Pero entretanto, los ricos se vieron amenazados por nuevas medidas fiscales enderezadas a redistribuir su riqueza. El consumo conspicuo por todo lo alto se hizo peligroso, volviéndose así de nuevo a otorgar el mayor prestigio a los que tienen más pero lo demuestran menos. Y como los miembros más prestigiosos de la clase alta ya no hacen alardes de su riqueza, se ha eliminado también algo de la presión sobre la clase media para participar en el consumo conspicuo. Esto me sugiere que el uso de pantalones vaqueros rotos y el rechazo de un consumismo manifiesto entre la juventud actual de la clase media tiene más que ver con la imitación de las corrientes establecidas por la clase alta que con la llamada revolución cultural.

Una última cuestión. Como he mostrado, la sustitución de la reciprocidad por la búsqueda competitiva de status hizo posible que poblaciones humanas más extensas sobrevivieran y prosperaran en una región determinada. Sin duda, la cordura de todo el proceso por el que la humanidad fue embaucada para trabajar mucho más con vistas a alimentar más gente en niveles de bienestar material sustancialmente iguales o incluso inferiores a los que gozan pueblos como los esquimales o los bosquimanos, es perfectamente cuestionable. La única respuesta que encuentro ante este desafío es que muchas sociedades primitivas rehusaron aumentar su esfuerzo productivo y no lograron incrementar la densidad de su población precisamente porque descubrieron que las nuevas tecnologías de "ahorrar trabajo" significaban en realidad que tenían que trabajar mucho más, así como sufrir un descenso en los niveles de vida. Pero la suerte de estos pueblos primitivos estaba ya echada tan pronto como alguno de ellos —no importa cuán lejos estuviera situado— cruzara el umbral de la redistribución y alcanzara la estratificación total de clases que se encuentra más allá de éste. Prácticamente todos los cazadores y recolectores reciprocitarios fueron destruidos o desplazados forzosamente a zonas apartadas por las sociedades más poderosas y más grandes que rnaximizaban la producción y la población y estaban organizadas por clases gobernantes. En el fondo, esta sustitución fue esencialmente una cuestión de la capacidad de las sociedades más grandes, más densas y mejor organizadas para derrotar a los cazadores y recolectores simples en un conflicto armado. Se trataba de trabajar más o de perecer.

El "cargo" fantasma

He elegido hablar en este momento del cargo fantasma porque está relacionado directamente con el intercambio redistributivo y el sistema de "grandes hombres". Tal vez no se vea inmediatamente la conexión. Pero, después de todo, nada del cargo fantasma es inmediatamente evidente.
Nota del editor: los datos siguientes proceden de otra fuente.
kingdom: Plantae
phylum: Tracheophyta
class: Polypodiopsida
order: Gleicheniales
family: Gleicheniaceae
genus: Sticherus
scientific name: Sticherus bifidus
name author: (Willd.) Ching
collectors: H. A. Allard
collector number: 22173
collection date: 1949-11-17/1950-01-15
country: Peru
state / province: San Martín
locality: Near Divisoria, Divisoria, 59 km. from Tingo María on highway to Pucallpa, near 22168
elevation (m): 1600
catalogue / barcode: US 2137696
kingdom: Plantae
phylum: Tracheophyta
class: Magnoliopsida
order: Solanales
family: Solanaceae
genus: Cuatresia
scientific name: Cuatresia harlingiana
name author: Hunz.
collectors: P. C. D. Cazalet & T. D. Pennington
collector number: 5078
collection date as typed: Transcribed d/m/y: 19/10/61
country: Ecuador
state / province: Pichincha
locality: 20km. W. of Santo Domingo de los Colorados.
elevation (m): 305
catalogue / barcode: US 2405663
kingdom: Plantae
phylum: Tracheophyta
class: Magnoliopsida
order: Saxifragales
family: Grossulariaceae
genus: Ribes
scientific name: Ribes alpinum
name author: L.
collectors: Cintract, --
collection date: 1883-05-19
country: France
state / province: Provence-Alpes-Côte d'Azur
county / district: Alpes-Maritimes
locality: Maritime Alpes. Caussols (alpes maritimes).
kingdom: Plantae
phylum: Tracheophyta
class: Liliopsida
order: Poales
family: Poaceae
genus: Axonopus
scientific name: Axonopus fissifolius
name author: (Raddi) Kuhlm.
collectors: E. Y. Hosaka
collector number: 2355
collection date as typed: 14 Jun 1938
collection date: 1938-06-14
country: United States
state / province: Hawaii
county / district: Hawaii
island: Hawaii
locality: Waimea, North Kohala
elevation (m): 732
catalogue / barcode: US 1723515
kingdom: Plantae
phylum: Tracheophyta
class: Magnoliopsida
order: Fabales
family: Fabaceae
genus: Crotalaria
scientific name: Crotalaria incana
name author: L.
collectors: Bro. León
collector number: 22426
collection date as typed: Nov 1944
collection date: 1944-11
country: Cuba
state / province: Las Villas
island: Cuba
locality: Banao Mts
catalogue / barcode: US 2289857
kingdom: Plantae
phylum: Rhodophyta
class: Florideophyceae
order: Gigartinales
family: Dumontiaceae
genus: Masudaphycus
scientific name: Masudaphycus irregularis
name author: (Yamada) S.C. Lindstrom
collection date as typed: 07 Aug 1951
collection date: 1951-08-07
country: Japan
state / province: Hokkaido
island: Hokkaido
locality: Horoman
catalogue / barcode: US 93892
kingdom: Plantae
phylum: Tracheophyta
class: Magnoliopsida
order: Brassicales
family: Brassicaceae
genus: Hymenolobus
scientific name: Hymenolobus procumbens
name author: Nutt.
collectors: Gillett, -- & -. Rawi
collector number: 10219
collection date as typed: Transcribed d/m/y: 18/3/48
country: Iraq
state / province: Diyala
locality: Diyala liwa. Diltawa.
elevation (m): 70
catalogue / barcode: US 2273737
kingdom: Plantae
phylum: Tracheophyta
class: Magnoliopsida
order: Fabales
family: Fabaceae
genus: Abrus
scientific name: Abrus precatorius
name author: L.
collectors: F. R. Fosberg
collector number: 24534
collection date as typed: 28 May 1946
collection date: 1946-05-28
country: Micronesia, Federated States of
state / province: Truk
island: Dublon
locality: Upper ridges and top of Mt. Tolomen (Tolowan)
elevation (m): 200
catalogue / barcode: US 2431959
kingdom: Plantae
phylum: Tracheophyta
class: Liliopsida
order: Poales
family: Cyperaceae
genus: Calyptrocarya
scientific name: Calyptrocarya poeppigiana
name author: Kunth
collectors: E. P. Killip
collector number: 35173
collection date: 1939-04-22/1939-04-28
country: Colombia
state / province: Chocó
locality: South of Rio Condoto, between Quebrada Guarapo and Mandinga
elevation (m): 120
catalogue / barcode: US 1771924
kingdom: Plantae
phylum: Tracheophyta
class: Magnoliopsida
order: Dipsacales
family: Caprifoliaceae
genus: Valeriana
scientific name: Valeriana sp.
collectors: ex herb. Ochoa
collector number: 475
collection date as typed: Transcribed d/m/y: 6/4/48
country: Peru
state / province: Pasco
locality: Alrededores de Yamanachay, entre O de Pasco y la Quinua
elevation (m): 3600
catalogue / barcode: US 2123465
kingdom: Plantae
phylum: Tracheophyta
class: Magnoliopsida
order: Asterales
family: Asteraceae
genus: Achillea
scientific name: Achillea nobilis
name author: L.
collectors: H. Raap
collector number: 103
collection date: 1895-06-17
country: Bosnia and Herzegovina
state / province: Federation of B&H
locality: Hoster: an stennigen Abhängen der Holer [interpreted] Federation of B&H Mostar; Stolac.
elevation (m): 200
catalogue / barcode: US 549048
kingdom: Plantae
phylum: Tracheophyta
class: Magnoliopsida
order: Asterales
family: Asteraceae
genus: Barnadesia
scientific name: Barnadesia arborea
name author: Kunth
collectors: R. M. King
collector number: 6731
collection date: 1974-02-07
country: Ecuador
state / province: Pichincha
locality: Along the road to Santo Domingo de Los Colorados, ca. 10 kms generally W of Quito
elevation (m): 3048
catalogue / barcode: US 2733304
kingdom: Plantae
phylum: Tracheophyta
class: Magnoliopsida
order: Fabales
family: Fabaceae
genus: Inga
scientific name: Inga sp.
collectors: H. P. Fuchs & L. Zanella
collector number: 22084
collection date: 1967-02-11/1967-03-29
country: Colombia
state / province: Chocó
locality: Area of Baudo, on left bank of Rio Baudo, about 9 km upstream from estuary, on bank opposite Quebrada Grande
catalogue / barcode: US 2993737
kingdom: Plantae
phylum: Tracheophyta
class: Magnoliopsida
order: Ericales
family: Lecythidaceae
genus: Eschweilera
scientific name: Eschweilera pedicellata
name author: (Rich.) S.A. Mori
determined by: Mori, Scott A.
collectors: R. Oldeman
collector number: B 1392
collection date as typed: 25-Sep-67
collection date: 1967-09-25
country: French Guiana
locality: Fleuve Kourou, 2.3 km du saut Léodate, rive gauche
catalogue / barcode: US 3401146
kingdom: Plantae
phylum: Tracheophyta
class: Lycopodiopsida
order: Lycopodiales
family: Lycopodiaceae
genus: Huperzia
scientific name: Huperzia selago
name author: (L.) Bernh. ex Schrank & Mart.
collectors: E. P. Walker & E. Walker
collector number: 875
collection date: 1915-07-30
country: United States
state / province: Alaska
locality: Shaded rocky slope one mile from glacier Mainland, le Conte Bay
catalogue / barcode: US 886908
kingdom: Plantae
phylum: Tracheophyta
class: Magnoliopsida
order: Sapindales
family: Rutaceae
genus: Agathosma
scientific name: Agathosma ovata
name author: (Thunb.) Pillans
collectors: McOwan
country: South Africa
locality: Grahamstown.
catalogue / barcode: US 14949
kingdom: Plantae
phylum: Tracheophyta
El escenario de la acción es una pista de aterrizaje en la jungla en lo alto de las montañas de Nueva Guinea junto a ella se encuentran hangares de techos de paja, una choza a modo de centro de comunicaciones y una torre de balizamiento hecha de bambú. En tierra hay un avión construido con palos y hojas. La pista de aterrizaje está guarnecida las veinticuatro horas del día por un grupo de nativos que llevan adornos en la nariz y brazaletes de conchas.

Por la noche mantienen encendida una hoguera como baliza. Esperan la llegada de un vuelo importante: aviones cargo repletos de alimentos en conserva, ropas, radios portátiles, relojes de pulsera y motocicletas. Los aviones serán pilotados por antepasados que han vuelto a la vida. ¿Por qué se retrasan? Un hombre entra en la choza de la radio y da órdenes al micrófono de lata. El mensaje se transmite por una antena construida con cuerda y enredaderas: "¿Me recibís? Corto y cambio". De vez en cuando observan la estela de un reactor que cruza el cielo; a veces oyen el sonido de motores lejanos. ¡Los antepasados están encima! Les están buscando. Pero los blancos en las ciudades de allá abajo también están enviando mensajes. Los antepasados se han confundido. Aterrizan en un aeropuerto equivocado.